Financial advisors will sometimes talk about ‘bad’ clients who don’t act on the advice being provided. But the reality is that they may not necessarily be ‘bad’ clients; rather, their behaviors are a sign that they are not fully engaged in the planning process because other aspects of their life take precedence over managing the tasks needed to accomplish their financial planning goals, they lack the knowledge to make an informed decision, or they are procrastinating for any number of reasons. But by focusing on advice engagement strategies and encouraging clients to become more engaged in the planning process, advisors can help clients become more motivated to take action, which will ultimately serve to improve their planning outcomes.

Advice Engagement is a framework that can help advisors address the challenge of motivating clients. As an emerging concept, Advice Engagement is designed to improve the delivery of advice and encourage clients to become more active in the financial planning process, with the ultimate goal of improving the likelihood that the client will accept and follow the advice.

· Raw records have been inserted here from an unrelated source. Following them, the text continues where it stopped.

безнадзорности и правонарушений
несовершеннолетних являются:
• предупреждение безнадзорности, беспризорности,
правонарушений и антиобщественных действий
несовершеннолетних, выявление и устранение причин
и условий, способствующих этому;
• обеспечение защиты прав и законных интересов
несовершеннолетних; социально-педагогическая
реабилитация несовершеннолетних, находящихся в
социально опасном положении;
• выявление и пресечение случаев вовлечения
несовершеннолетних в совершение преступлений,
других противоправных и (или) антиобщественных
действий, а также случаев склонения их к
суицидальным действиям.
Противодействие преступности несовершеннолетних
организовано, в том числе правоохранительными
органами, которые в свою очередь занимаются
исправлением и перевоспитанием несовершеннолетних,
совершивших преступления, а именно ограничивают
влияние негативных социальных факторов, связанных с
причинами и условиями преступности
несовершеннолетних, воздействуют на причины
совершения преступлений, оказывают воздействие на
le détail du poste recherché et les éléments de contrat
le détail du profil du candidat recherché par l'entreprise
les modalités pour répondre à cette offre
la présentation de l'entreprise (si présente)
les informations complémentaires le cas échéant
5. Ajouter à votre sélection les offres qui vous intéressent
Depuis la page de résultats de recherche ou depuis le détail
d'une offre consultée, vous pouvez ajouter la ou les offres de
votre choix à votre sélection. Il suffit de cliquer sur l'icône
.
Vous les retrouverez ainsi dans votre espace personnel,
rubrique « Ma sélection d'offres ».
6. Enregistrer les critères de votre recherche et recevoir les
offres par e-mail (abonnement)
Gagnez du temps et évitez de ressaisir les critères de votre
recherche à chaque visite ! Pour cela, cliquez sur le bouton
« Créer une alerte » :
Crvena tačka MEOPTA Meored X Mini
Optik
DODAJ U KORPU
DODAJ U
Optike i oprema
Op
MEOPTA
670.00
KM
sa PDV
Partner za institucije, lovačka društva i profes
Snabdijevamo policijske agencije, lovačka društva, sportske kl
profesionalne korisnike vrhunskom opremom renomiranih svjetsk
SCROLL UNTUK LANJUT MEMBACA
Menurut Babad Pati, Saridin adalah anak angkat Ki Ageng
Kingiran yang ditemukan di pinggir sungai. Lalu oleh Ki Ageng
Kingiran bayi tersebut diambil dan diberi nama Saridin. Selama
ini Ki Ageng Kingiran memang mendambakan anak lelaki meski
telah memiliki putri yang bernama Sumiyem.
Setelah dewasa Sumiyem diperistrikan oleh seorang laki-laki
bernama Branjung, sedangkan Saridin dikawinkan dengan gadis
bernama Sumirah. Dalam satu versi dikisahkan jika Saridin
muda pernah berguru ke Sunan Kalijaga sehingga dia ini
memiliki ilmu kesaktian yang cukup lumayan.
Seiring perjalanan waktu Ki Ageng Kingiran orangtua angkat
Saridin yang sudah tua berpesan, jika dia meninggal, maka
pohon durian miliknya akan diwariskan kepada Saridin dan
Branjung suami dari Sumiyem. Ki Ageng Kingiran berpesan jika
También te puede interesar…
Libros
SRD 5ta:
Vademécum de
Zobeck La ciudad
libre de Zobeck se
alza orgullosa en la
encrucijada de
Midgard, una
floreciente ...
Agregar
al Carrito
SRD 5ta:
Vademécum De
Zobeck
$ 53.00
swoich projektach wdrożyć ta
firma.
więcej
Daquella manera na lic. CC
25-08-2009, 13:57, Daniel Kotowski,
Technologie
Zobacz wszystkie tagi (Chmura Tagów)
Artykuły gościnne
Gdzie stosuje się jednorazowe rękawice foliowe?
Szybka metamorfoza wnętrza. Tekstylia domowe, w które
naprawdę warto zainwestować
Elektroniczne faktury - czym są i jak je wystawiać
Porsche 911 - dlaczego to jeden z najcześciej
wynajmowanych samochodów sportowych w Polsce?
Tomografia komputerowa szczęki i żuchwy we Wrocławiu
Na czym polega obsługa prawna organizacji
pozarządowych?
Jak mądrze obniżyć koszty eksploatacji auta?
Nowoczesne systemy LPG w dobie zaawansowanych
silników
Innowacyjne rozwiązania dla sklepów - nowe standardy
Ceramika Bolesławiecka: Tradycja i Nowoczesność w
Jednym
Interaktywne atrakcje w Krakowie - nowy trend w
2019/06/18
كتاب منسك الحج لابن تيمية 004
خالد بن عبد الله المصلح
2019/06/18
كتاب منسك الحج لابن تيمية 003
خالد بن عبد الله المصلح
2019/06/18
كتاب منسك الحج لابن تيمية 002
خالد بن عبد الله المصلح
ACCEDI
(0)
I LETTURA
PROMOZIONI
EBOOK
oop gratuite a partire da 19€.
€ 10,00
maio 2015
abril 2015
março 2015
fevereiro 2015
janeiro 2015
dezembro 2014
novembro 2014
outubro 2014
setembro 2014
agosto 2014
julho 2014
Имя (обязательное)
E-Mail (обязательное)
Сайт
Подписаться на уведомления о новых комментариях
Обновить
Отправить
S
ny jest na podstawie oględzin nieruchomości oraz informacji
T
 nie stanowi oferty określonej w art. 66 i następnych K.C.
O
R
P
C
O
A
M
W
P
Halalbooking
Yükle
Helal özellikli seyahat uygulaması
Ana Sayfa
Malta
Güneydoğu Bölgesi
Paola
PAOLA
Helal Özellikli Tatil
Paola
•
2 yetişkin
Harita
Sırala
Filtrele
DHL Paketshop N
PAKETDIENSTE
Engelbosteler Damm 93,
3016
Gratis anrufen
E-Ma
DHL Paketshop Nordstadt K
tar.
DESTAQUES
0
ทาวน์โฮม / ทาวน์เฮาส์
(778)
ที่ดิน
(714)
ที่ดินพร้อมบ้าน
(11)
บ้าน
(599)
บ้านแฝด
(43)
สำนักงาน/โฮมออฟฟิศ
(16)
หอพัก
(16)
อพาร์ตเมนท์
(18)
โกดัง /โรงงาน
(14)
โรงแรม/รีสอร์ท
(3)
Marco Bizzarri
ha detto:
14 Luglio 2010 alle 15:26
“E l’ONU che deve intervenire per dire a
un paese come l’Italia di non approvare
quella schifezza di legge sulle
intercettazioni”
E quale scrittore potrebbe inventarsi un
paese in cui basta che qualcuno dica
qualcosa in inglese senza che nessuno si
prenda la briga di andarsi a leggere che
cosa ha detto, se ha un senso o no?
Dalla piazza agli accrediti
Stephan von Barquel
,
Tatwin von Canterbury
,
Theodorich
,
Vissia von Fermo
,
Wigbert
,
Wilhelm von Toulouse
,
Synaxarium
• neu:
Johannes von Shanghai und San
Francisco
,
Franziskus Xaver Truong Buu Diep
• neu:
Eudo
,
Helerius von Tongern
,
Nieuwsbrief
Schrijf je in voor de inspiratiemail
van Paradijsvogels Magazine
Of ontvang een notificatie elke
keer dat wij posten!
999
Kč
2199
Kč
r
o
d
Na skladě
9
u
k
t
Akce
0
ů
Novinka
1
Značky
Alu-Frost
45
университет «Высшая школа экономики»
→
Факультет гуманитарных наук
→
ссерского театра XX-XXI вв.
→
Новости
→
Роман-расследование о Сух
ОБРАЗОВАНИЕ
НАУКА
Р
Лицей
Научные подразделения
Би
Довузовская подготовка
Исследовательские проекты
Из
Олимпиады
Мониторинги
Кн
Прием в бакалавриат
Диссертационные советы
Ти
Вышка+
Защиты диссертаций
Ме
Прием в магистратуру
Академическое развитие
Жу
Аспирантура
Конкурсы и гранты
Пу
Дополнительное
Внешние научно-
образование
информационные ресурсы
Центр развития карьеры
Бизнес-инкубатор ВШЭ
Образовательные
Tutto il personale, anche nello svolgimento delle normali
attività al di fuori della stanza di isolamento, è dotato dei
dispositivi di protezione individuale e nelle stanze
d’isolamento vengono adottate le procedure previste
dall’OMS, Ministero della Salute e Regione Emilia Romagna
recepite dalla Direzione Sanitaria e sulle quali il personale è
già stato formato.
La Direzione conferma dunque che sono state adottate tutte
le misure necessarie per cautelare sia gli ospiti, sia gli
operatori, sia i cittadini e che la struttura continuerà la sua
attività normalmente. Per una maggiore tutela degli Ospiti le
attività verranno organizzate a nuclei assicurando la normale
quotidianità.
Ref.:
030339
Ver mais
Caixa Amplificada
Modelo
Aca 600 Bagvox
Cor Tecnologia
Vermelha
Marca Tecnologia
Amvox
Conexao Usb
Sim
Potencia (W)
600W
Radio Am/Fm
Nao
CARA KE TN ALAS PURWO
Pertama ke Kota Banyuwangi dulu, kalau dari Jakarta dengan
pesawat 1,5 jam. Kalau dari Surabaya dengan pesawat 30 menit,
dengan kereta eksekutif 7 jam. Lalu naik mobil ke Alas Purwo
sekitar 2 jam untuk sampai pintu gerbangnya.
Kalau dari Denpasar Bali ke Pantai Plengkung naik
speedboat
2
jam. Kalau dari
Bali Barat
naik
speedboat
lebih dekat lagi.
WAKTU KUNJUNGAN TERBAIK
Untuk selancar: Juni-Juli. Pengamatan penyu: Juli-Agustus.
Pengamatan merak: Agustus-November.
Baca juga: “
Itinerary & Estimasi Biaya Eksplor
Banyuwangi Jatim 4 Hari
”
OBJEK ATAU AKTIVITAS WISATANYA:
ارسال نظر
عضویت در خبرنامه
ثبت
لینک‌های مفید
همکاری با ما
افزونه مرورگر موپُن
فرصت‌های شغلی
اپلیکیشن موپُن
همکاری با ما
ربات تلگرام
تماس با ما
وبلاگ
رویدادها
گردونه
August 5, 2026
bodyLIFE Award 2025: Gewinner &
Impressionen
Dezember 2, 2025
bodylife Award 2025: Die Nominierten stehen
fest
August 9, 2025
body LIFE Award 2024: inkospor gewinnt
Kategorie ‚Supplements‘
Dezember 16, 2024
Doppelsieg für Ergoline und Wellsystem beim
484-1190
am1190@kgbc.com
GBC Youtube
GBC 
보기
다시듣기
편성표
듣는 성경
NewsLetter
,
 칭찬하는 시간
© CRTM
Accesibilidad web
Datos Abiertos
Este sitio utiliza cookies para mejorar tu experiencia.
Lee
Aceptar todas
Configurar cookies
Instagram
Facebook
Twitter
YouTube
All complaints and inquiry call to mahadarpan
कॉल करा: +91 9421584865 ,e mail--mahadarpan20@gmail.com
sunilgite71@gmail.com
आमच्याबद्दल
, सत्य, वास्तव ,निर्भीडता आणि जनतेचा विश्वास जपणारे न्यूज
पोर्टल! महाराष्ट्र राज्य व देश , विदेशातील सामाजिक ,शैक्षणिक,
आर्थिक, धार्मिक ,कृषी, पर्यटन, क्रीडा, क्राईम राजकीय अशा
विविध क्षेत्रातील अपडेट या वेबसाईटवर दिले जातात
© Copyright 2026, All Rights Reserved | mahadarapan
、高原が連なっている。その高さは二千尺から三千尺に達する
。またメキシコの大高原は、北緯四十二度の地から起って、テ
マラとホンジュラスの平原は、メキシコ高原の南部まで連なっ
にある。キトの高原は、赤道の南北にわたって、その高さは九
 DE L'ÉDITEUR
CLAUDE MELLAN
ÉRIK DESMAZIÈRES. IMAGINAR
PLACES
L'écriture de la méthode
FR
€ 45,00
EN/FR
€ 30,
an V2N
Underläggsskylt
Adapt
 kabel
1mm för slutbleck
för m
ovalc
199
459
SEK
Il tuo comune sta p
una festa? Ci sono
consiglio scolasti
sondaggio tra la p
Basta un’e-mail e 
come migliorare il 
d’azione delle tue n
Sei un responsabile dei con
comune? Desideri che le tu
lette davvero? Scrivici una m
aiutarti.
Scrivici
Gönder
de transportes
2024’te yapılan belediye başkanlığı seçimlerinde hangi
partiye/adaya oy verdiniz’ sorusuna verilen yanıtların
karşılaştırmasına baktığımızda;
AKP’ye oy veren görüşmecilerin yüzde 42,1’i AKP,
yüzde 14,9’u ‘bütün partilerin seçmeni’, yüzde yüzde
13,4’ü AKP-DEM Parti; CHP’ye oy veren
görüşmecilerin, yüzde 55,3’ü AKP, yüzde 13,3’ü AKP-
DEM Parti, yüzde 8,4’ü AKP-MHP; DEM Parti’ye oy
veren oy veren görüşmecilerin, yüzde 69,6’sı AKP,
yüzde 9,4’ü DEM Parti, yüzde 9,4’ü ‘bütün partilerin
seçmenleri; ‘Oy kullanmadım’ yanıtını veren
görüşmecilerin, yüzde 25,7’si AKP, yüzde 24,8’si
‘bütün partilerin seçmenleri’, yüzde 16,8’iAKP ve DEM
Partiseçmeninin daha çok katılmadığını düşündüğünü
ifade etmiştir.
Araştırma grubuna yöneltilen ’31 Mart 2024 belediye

Client engagement in the financial planning process is not a clear-cut binary characteristic; rather, it can fall onto a dynamic spectrum of engagement levels. While understanding the variability of clients can help to uncover who the advisor’s disengaged clients may be, it can also help advisors identify the root causes of the disengagement so that they can take the right approach to address the disengagement. For instance, clients will show different levels of ‘capability variability’, or the range of financial acumen they bring to the table. While less capable clients will likely show little interest in financial planning concepts and can be encouraged to engage in the process through educational content that helps them better understand the potential outcomes of their plans, a more highly capable client might question or even challenge the advisor’s recommendations. For this client, a general outline of their plan’s intended outcomes may not be as engaging as hypothetical illustrations and a stimulating debate about the efficacy of their plan’s detailed mechanics.

To help clients advance to higher levels on the engagement spectrum, advisors can apply Advice Engagement strategies to 4 key areas: fact finding (e.g., by breaking the data-gathering process into stages to collect information incrementally); advice delivery (e.g., by ensuring that clients receive information in a way that is useful for them); education (e.g., by keeping a variety of materials on hand that advisors can use to educate clients with different learning styles); and ongoing service (e.g., by using client portals or email throughout the year to keep clients focused on the steps they need to take to complete their action items). Notably, advisors do not necessarily need to create these systems and content on their own, as a wide range of Advice Engagement software tools are available that support advisors in all 4 of the above areas.

Ultimately, the key point is that Advice Engagement can serve as a vital framework to help advisors focus on understanding their clients’ needs and improving their outcomes. Through internal processes developed by the advisor with the Advice Engagement framework in mind and with the support of Advisor Fintech tools to address the needs of clients at all engagement levels, advisors can provide value through fact finding, advice delivery, education, and ongoing services that keep clients engaged throughout the financial planning process, all while scaling for growth at the same time!